After the success of the Bee Says, the Farmer Says, Mattel introduced several other toys in the line. The Mister Sound Says made city sounds, the Mister Music Says reproduced sounds of musical instruments, the Zookeeper says which made Zoo Animal sounds, Mister Circus says which made Circus sounds and the Clock Says gave the time indicated by the position of the pointer on its face. A Doctor Dolittle Says edition was released after the 1967 film Doctor Dolittle, and See 'N Says featuring Disney characters were introduced in 1968. In 1968 Mattel created a Winnie the Pooh See 'N Say exclusively for Sears and Roebuck department stores. Also introduced in 1968 were See 'N Say Talking Storybooks. Children would open the book to a page, aim the pointer at the arrow printed on the page, and pull the chatty ring. A pull-lever version of See 'N Say Talking Storybooks was released in the 1990s with different titles.

A Mother Goose and a "Snoopy Says" See 'N Say were unveiled in 1969. One recited nursery rhymes the other featured Peanuts comic strip characters. Also that year, Mattel introduced Mister Circus Says and Sing-A-Song, both part of its Super See 'N Say line. These two, which were battery-operated, worked slightly differently from earlier See 'N Says. Instead of pulling a string, the pointer was pushed and released to make the toy talk. The battery-operated toys were able to recite longer phrases than earlier pull-string versions. The remaining titles for the Super See 'N Say line were, "I Wish I Were" and the "Dr. Seuss Zoo", both released in 1970.

In the 1970s, See 'N Say pointers were streamlined into a uniform design, a large arrow with a sticker affixed to it depicting a bee, farmer, and so forth. In the early 1980s The Zoo Keeper Says was added to the rapidly expanding See 'N Say line. By 1989, the chatty ring was replaced by a lever that could be pulled to make the toy talk, after a Rhode Island girl was blinded by a snapped string.

Playskool, a division of Hasbro manufactured the "Sounds Around" rival toy.
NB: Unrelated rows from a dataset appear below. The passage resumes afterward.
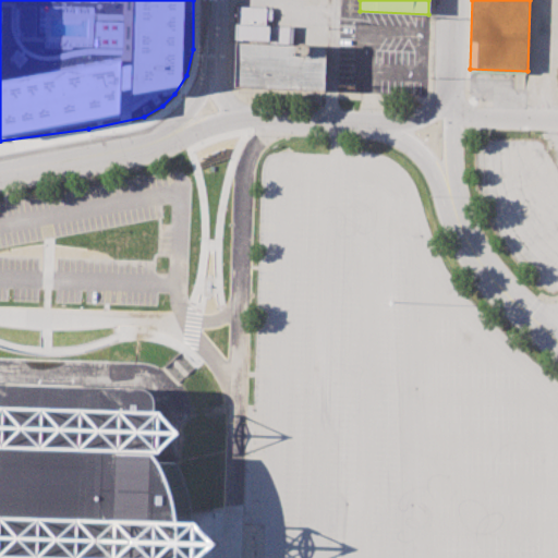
[(238,5),(274,8),(273,25),(237,23),(238,5)]
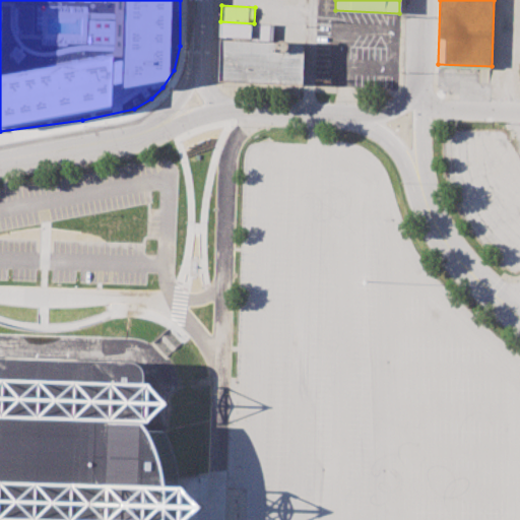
[(220,21),(219,40),(274,42),(275,24),(254,23),(220,21)]
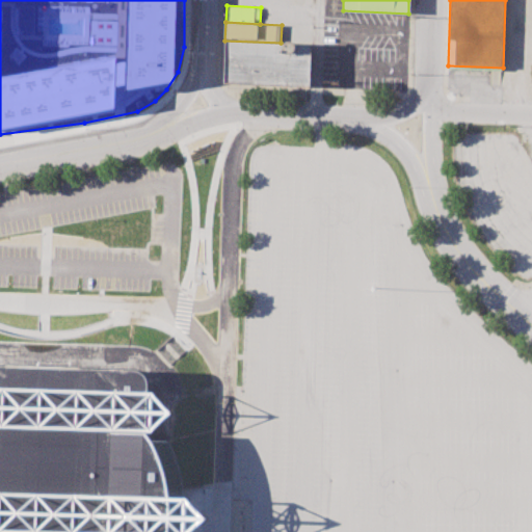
[(224,41),(223,83),(310,86),(311,44),(281,43),(224,41)]
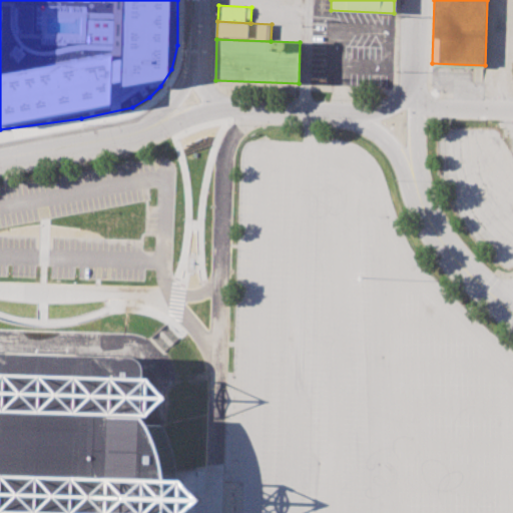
[(90,310),(101,310),(100,327),(89,327),(90,310)]
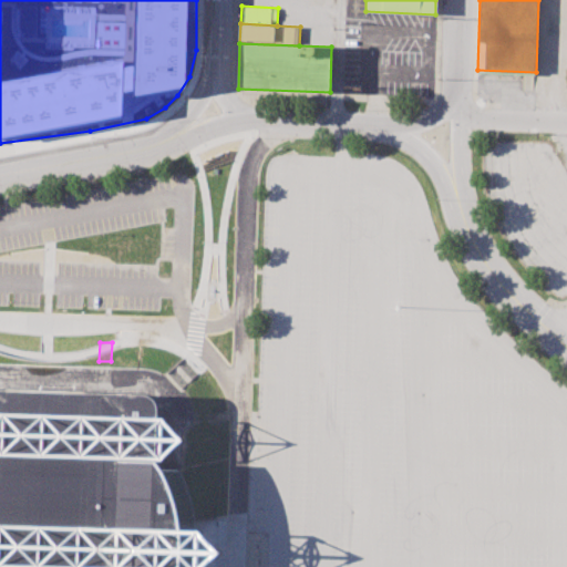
[(0,566),(204,566),(220,553),(198,532),(195,518),(192,504),(188,490),(184,473),(163,463),(166,457),(182,439),(157,416),(157,408),(153,399),(144,395),(0,391),(0,566)]
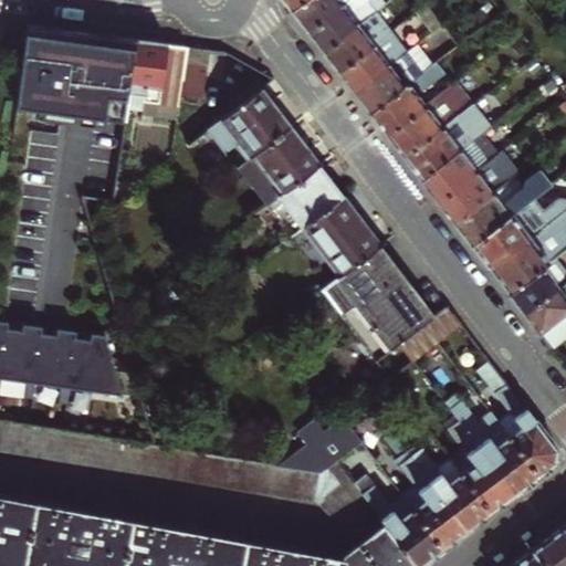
[(281,0),(290,11),(304,0),(281,0)]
Chatty records were replaced with computer chips in 1989. The owl shaped See 'N Say, the "Whooo Says" used a push button to activate it, and was the first model to use a flip-page format as well as computer chips. The new version of the Farmer Says toy still emits the same farm animal sounds that were used in the original 1965 See 'N Say. In 2001, the "Kids Around the World" See 'N Say was introduced that developed a different format: identifying placements on the map, had a pointer that tells which game to play, touch button countries and continents, and gameplay.

In 2015, Little People released a new version of the 2003 "Farmer Says" version called "Farmer Eddie Says" and has a new voice given to the toy itself and has a different twist to two classic nursery rhymes such as "The Farmer in the Dell" and "Old MacDonald Had a Farm".
==Pop Culture==

A replica of the 1989 model of The Farmer Says was featured in the 1995 Disney Pixar movie Toy Story, as a resident toy living in Andy’s Room, the 1970 pull string model of The Farmer Says appeared in Toy Story 3 (2010), being used as a roulette machine by Lotso’s henchmen. In the King Of Queens season 3 episode 7 “Strike Out”, Doug Heffernan (Kevin James), Arthur Spooner (Jerry Stiller), and Deacon Palmer (Victor Williams) play with the toy, which belongs to Deacon’s son Major, to use as a gambling machine. In Mister Rogers' Neighborhood season 21 episode 1627, “Mouths and Feelings: Listening to Laughing Sound Effects”, a similar toy appears in Rogers’ closet called a Speak N Spell.